Sheriff places moratorium on using K9s on jail inmates
The Columbia County Sheriff's Office says it is placing a moratorium on the use of canines to attack jail inmates, pending an investigation from the District Attorney's Office of an incident earlier this year.
Following the release of body camera footage showing Columbia County Jail deputies using a trained K9 in August to attack Christopher Bartlett, a non-compliant jail inmate, Sheriff Jeff Dickerson said he approached the DA's Office and requested the incident be independently reviewed.
The video footage was first published by the Spotlight earlier this month after a public records request. Since then, other media outlets throughout the Portland metro area have requested the same footage, causing heavy input from the public about the jail's policy for use of K9 force.
"I decided after some of the uproar that the graphic video engendered, that there was a disconnect between our understanding of the use of force and how it is applied and what some in the public view as the correct use of force," Dickerson stated.
He said he asked for the DA, who is familiar with reviewing use of force tactics by law enforcement, to review this particular use of force "to ensure that no laws were broken."
"In order for a use of force to be appropriate, it must be reasonable. If it is determined to be unreasonable, then our staff — like with anyone else — is potentially subject to criminal charges," Dickerson added.
Columbia County District Attorney Jeff Auxier says he is reviewing body camera footage from the incident, as well as other factors.
"I am gathering information from several different sources in order to gain a thorough understanding of the incident and its surrounding circumstances," Auxier stated. "I believe this is necessary to be fair to all of the parties involved."
Auxier said there is no deadline for the investigation, but added he will "balance the need for a thorough examination with the need for a prompt resolution."
The inmate shown in the Aug. 1 incident had a history of fighting with law enforcement and was being disruptive in the jail, the sheriff said, refusing to comply with orders to place his hands through a slot in the cell door so he could be handcuffed and moved to a different pod.
That caused jail supervisors to call for a K9 who was sicced on the inmate after he was warned of getting bitten if he failed to follow orders. The inmate was attacked, fell to the ground, and received immediate medical treatment afterward for lacerations to his skin.

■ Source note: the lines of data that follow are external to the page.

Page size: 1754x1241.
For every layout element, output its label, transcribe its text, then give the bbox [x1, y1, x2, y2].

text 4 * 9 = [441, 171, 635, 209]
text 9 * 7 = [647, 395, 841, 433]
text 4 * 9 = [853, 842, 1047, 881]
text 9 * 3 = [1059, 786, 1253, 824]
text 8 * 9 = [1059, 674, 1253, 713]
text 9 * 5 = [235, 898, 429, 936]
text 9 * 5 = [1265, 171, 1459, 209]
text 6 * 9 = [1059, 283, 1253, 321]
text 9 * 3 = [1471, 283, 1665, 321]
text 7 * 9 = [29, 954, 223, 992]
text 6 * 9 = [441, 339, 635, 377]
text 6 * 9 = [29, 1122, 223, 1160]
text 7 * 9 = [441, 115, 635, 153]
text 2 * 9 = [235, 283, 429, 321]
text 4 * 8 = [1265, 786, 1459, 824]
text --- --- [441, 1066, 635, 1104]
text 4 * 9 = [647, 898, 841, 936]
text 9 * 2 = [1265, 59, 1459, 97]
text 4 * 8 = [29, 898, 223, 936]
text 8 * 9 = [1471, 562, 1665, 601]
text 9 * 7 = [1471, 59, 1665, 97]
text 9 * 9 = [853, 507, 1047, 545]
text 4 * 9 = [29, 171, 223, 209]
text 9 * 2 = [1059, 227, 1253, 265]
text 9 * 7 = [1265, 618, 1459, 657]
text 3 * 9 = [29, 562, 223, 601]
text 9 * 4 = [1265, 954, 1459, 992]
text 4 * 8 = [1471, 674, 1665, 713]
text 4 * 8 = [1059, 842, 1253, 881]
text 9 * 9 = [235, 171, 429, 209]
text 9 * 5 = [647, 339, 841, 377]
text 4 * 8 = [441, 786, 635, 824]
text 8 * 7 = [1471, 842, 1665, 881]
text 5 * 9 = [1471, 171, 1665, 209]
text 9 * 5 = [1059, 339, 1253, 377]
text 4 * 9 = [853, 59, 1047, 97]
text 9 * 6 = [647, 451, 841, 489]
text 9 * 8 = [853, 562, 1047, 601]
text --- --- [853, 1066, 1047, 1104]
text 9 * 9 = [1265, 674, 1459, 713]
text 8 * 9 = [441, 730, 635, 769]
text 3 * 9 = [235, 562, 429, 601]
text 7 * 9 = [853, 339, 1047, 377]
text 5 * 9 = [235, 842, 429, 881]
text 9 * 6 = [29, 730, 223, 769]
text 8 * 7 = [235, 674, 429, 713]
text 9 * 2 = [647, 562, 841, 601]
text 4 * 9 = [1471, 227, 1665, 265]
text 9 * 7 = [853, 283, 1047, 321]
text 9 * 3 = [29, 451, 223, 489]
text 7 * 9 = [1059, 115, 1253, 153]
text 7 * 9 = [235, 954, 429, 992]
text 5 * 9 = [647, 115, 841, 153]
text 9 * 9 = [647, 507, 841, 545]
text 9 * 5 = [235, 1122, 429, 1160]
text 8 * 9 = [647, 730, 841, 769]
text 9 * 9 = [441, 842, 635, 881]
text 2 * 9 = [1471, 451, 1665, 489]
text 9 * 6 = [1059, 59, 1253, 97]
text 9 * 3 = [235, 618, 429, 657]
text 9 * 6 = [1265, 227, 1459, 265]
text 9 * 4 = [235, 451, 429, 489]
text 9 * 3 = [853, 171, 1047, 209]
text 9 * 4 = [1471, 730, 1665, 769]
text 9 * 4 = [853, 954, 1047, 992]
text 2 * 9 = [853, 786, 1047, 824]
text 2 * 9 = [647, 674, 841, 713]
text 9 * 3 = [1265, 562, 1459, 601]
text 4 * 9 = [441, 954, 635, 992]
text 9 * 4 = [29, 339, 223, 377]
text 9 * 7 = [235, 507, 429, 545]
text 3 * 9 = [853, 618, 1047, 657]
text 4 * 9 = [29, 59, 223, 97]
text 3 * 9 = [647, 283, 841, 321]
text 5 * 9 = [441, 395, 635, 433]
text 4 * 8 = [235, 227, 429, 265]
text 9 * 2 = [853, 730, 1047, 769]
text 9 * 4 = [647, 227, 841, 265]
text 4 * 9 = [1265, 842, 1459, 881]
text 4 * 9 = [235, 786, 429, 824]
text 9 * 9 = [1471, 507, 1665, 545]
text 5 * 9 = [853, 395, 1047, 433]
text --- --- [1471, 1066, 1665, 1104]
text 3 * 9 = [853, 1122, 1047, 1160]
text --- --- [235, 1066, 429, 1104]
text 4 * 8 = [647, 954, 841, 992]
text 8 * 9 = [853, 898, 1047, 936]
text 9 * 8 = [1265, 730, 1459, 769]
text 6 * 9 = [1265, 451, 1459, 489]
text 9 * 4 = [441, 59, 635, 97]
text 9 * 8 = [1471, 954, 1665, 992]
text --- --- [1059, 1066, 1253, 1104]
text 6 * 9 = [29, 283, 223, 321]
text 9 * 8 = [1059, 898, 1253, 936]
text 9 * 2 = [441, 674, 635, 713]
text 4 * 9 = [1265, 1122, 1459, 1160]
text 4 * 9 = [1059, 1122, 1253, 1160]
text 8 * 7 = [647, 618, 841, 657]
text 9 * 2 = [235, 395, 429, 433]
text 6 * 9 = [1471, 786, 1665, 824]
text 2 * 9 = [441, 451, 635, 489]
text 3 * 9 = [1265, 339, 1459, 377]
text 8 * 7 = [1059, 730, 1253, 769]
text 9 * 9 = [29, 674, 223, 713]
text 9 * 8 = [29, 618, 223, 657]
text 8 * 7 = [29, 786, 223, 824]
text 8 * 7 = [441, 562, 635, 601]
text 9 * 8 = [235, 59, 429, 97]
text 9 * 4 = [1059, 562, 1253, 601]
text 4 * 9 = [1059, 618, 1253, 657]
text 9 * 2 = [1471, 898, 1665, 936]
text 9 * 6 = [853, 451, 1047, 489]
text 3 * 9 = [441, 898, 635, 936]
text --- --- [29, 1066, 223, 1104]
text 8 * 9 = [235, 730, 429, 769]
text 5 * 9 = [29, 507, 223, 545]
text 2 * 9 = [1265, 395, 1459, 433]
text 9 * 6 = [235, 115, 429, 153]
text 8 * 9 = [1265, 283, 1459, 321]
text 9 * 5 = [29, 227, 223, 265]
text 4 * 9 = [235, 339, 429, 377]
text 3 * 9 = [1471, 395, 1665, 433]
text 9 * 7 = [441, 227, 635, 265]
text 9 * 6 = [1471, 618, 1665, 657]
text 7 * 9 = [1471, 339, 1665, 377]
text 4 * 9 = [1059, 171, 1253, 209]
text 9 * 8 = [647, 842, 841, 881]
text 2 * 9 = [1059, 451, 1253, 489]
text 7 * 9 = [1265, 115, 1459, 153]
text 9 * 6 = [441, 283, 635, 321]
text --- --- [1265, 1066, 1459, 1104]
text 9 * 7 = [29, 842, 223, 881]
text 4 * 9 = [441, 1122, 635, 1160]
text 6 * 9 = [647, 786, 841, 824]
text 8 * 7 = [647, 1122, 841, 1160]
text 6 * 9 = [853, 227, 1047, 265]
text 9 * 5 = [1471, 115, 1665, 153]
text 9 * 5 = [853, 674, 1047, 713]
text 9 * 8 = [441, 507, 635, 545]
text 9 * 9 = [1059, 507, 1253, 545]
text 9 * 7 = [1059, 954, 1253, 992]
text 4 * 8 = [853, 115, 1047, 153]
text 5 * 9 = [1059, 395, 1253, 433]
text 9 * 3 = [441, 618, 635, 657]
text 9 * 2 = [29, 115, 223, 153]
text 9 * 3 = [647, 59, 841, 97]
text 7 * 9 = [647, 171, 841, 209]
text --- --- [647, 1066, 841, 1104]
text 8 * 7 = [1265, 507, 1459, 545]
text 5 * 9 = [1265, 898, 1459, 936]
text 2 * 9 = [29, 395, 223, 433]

Dickerson confirmed earlier this month that the inmate had previously been transferred to a mental health facility. Others in the public who know the man also say he suffers from some degree of mental health issues.
The sheriff said the K9 has been used in the jail roughly half a dozen times as a show of force, and an in-house review of the August incident was deemed justified and compliant with the jail's policies. He did note, however, that only one incident report was filed after the attack on Bartlett. Following a records request, Dickerson said, he prompted other deputies involved to file their own reports months later.
In addition to the moratorium on canine force in the jail, Dickerson said he will also continue to engage the public on the issue of using force on inmates, particularly those with behavioral health challenges, while reaching out to other sheriff's offices for input and working closely with an attorney to develop best practices for the use of force within the jail.